ARU mourns the passing of David Brockhoff

by staff

Australian Rugby is today mourning the passing of one of the greats of the game; former Wallaby player and then coach David (Dave) Brockhoff.

A Wallaby flanker through 26 matches, including eight Tests, between 1949 and 1953; ‘Brock’ as he was affectionately and almost universally known, later coached the Wallabies for six consecutive years between 1974 and 1979.

He also played for New South Wales between 1949 and 1954.

Mr Brockhoff was elected as a life member of the Australian Rugby Union in 2004, and remained enthusiastically involved in the game almost up until the time of his death, being a regular at both Wallabies and NSW Waratahs training sessions, as well as a familiar face at the airport when either side was either departing for, or returning from, an overseas tour.

His contribution to the game was again recognised last year when he was anointed as one of the game’s statesmen.

During his time as a player, Mr Brockhoff shared in Australia’s Bledisloe Cup-winning-series success in New Zealand in 1949, appearing in 10 of the 12 matches as well as both Tests of a series that the Wallabies won 2-nil.

He then featured on the tour of South Africa in 1953, which was his final expedition as part of the Wallaby side, appearing in 10 of the 27 games but missing out on selection in the Test side.

Born in Sydney’s Rose Bay, Mr Brockoff was educated at The Scots College, Sydney, where he appeared in the first XV for three straight years.

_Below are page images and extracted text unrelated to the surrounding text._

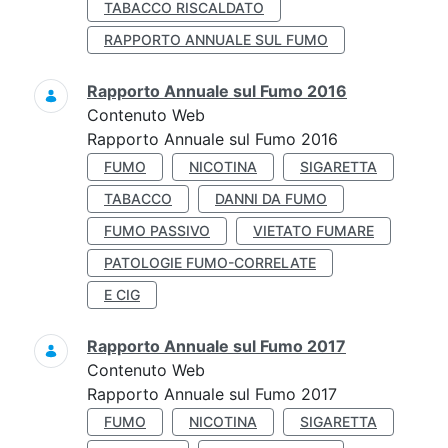
TABACCO RISCALDATO
RAPPORTO ANNUALE SUL FUMO
Rapporto Annuale sul Fumo 2016
Contenuto Web
Rapporto Annuale sul Fumo 2016
FUMO
NICOTINA
SIGARETTA
TABACCO
DANNI DA FUMO
FUMO PASSIVO
VIETATO FUMARE
PATOLOGIE FUMO-CORRELATE
E CIG
Rapporto Annuale sul Fumo 2017
Contenuto Web
Rapporto Annuale sul Fumo 2017
FUMO
NICOTINA
SIGARETTA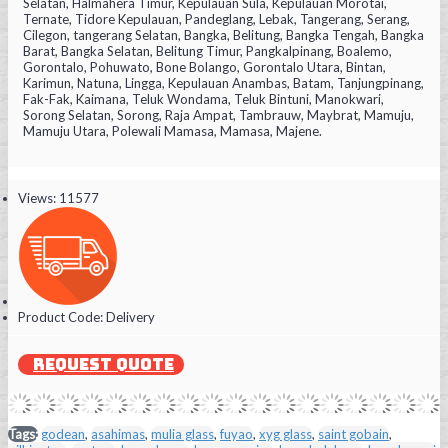
Selatan, Halmahera Timur, Kepulauan Sula, Kepulauan Morotai,
Ternate, Tidore Kepulauan, Pandeglang, Lebak, Tangerang, Serang,
Cilegon, tangerang Selatan, Bangka, Belitung, Bangka Tengah, Bangka
Barat, Bangka Selatan, Belitung Timur, Pangkalpinang, Boalemo,
Gorontalo, Pohuwato, Bone Bolango, Gorontalo Utara, Bintan,
Karimun, Natuna, Lingga, Kepulauan Anambas, Batam, Tanjungpinang,
Fak-Fak, Kaimana, Teluk Wondama, Teluk Bintuni, Manokwari,
Sorong Selatan, Sorong, Raja Ampat, Tambrauw, Maybrat, Mamuju,
Mamuju Utara, Polewali Mamasa, Mamasa, Majene.
Views: 11577
Product Code:
Delivery
REQUEST QUOTE
Tags:
godean
,
asahimas
,
mulia glass
,
fuyao
,
xyg glass
,
saint gobain
,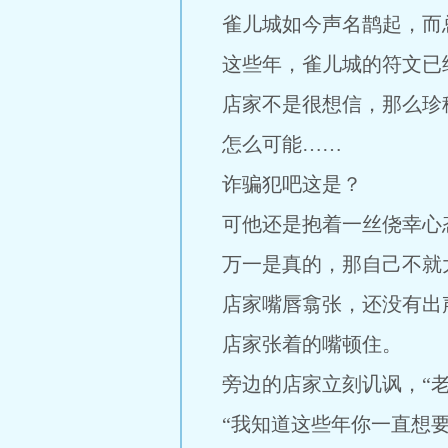
雀儿城如今声名鹊起，而
这些年，雀儿城的符文已
店家不是很想信，那么珍
怎么可能……
诈骗犯吧这是？
可他还是抱着一丝侥幸心
万一是真的，那自己不就
店家嘴唇翕张，还没有出声
店家张着的嘴顿住。
旁边的店家立刻讥讽，“老
“我知道这些年你一直想要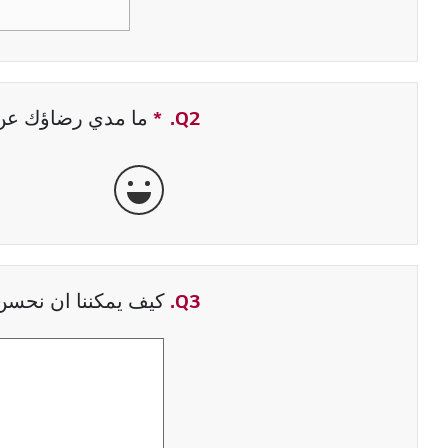
Q2.
*
حقل مطلوب
ما مدي رضاؤك عن ت
جيدة جداً
Q3.
كيف يمكننا ان نحسن 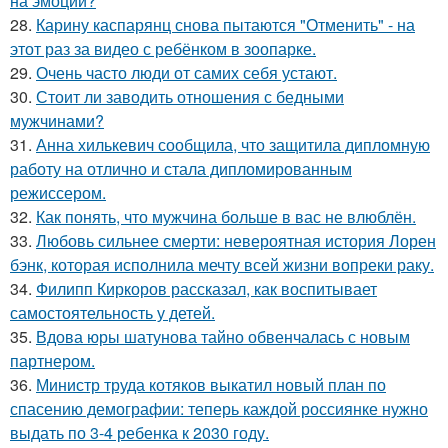
на эмоции?
28.
Карину каспарянц снова пытаются "Отменить" - на
этот раз за видео с ребёнком в зоопарке.
29.
Очень часто люди от самих себя устают.
30.
Стоит ли заводить отношения с бедными
мужчинами?
31.
Анна хилькевич сообщила, что защитила дипломную
работу на отлично и стала дипломированным
режиссером.
32.
Как понять, что мужчина больше в вас не влюблён.
33.
Любовь сильнее смерти: невероятная история Лорен
бэнк, которая исполнила мечту всей жизни вопреки раку.
34.
Филипп Киркоров рассказал, как воспитывает
самостоятельность у детей.
35.
Вдова юры шатунова тайно обвенчалась с новым
партнером.
36.
Министр труда котяков выкатил новый план по
спасению демографии: теперь каждой россиянке нужно
выдать по 3-4 ребенка к 2030 году.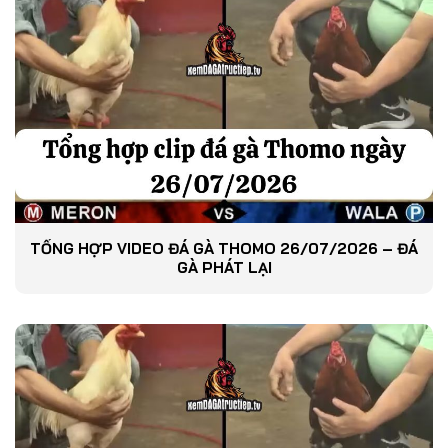
TỔNG HỢP VIDEO ĐÁ GÀ THOMO 26/07/2026 – ĐÁ
GÀ PHÁT LẠI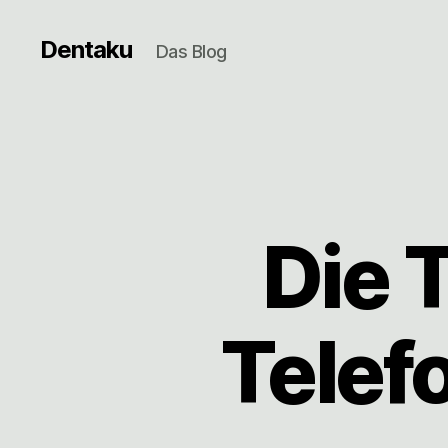
Dentaku
Das Blog
Die 
Telefo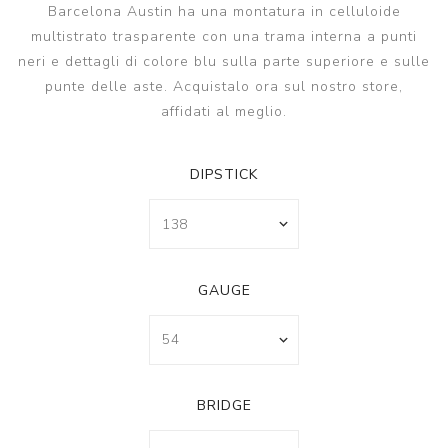
Barcelona Austin ha una montatura in celluloide
multistrato trasparente con una trama interna a punti
neri e dettagli di colore blu sulla parte superiore e sulle
punte delle aste. Acquistalo ora sul nostro store,
affidati al meglio.
DIPSTICK
GAUGE
BRIDGE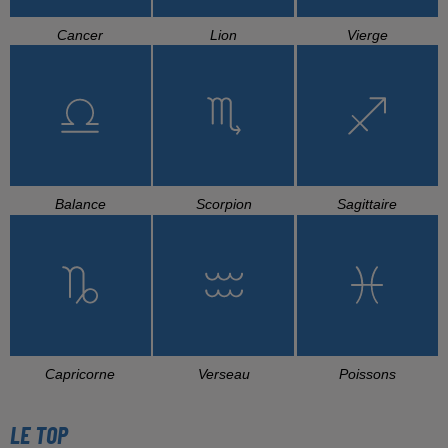
Cancer
Lion
Vierge
Balance
Scorpion
Sagittaire
Capricorne
Verseau
Poissons
LE TOP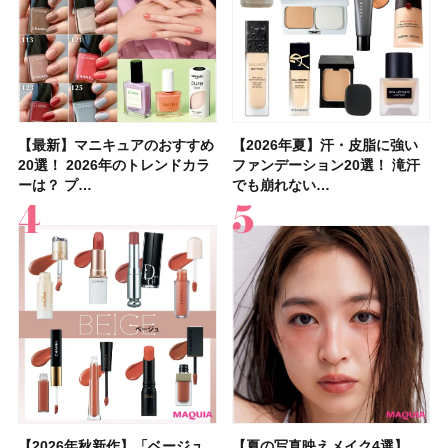
【最新】マニキュアのおすすめ
【石井美保さん】おすすめの
【最新】マニキュアのおすすめ
【2026年】ボディ用日焼け止
【2026夏】「歯磨き粉・オー
【2026年夏】おすすめの髪型
【鈴木えみさんの愛用品30選】
【ルナソルアイシャドウ】アイ
【2026年夏】汗・皮脂に強い
【クリスマスコフレ2026】ク
【2026年夏】汗・皮脂に強い
【2026夏】「リップケア」ラ
【板野友美さんの美活】「最
【2026年夏】小顔に見えるボ
【無印良品】スキンケア×衣料
【セザンヌ】「ブライトカラー
20選！ 2026年のトレンドカラ
「ブライトニング」11選！ ス
20選！ 2026年のトレンドカラ
めUVのおすすめ20選！ この夏
ラルケア」ランキングTOP5！
36選！ショート・ボブ・ミディ
コスメ・スキンケア・ヘアケア
カラーレーションN新色・限定
ファンデーション20選！ 滝汗
リニークのホリデーコフレを一
ファンデーション20選！ 滝汗
ンキングTOP5！＜美容マニア
近、下の歯の矯正を再開したん
ブの髪型37選！ レイヤー・切
素材の最強タッグで実現！ 着
シーラー」新色グリーンが8/7
ーは？ プ…
キンケアからサプ…
ーは？ プ…
注目の人気…
＜美容マニア…
アム・ロング…
etc.お気に…
色をイエベ・ブ…
でも崩れない…
挙紹介！ 人気…
でも崩れない…
集団・マキア…
です」オーラルケア…
りっぱなしな…
るだけで保湿でき…
に発売｜既存色…
【2026年秋新作】「ベージュ
【2026夏】「シートマスク・
【2026年秋新作】「ベージュ
【ニベア】美容液リップクリー
【2026夏】「インナーケア・
【最新】髪のうねり・広がり・
【2026年8月の一粒万倍日】お
【ジョー マローン ロンドン】
【夏の写真映えメイク4選】
【2026夏】「洗顔料」ランキ
【夏の写真映えメイク4選】
【石井美保さん・50歳のボディ
【石井美保さんのおすすめお菓
【2026年夏】透明感カラーの
【読者プレゼント】羽の見えな
先行販売でゲット🧡LUNASOL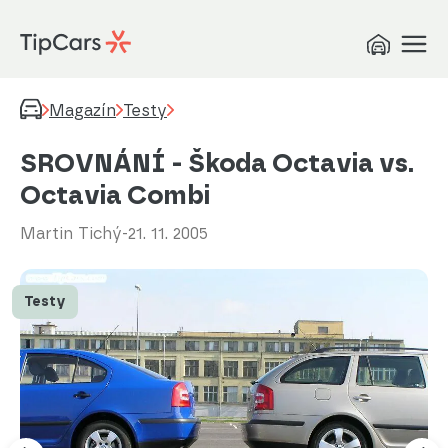
Magazín
Testy
SROVNÁNÍ - Škoda Octavia vs.
Octavia Combi
Martin Tichý
-
21. 11. 2005
Testy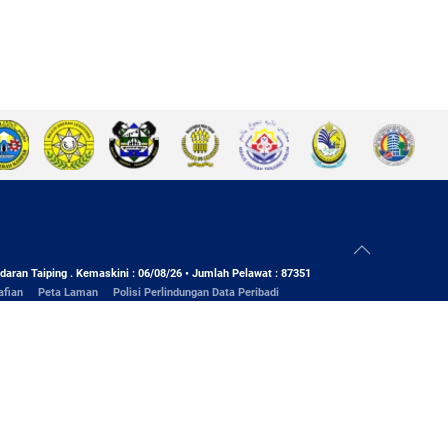
daran Taiping . Kemaskini : 06/08/26 • Jumlah Pelawat : 87351
afian
Peta Laman
Polisi Perlindungan Data Peribadi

Later enrolled at Sydney University, Mr Brockoff gained blues in rugby union through four consecutive years from 1948 to 1951, playing 95 games for the University club before he joined Eastern Suburbs in 1953.

Mr Brockhoff played on after his time with the Wallabies concluded, offering faithful service as a player with Easts through until 1961.

His love affair with the game then found its way into the coaching sphere, firstly with the Eastern Suburbs fourth grade side in 1963, with whom he won the premiership in his maiden season.

Various coaching roles followed, with Mr Brockhoff returning to University in 1967 where he guided the club’s first grade side to the final.

A year later, Uni beat Manly in the premiership decider (1968), and won the title again in 1972, with Mr Brockhoff continuing in his role with the club until 1974 when he was invited to coach the Wallabies.

He held that post for six consecutive seasons with his tenure concluding in memorable circumstances when Australia beat New Zealand 12-6 in a one-off Test at the Sydney Cricket Ground to regain the Bledisloe Cup.

That success allowed Australia to secure the silverware for the first time since Mr Brockhoff had featured as a player in the 1949 success in New Zealand.

That game is generally regarded – on both sides of the Tasman - as the starting point of the much closer modern rivalry for the Bledisloe Cup.

Mr Brockhoff, who was 83 when he passed away, is survived by his wife Claire, sons John and Peter and daughter Julia.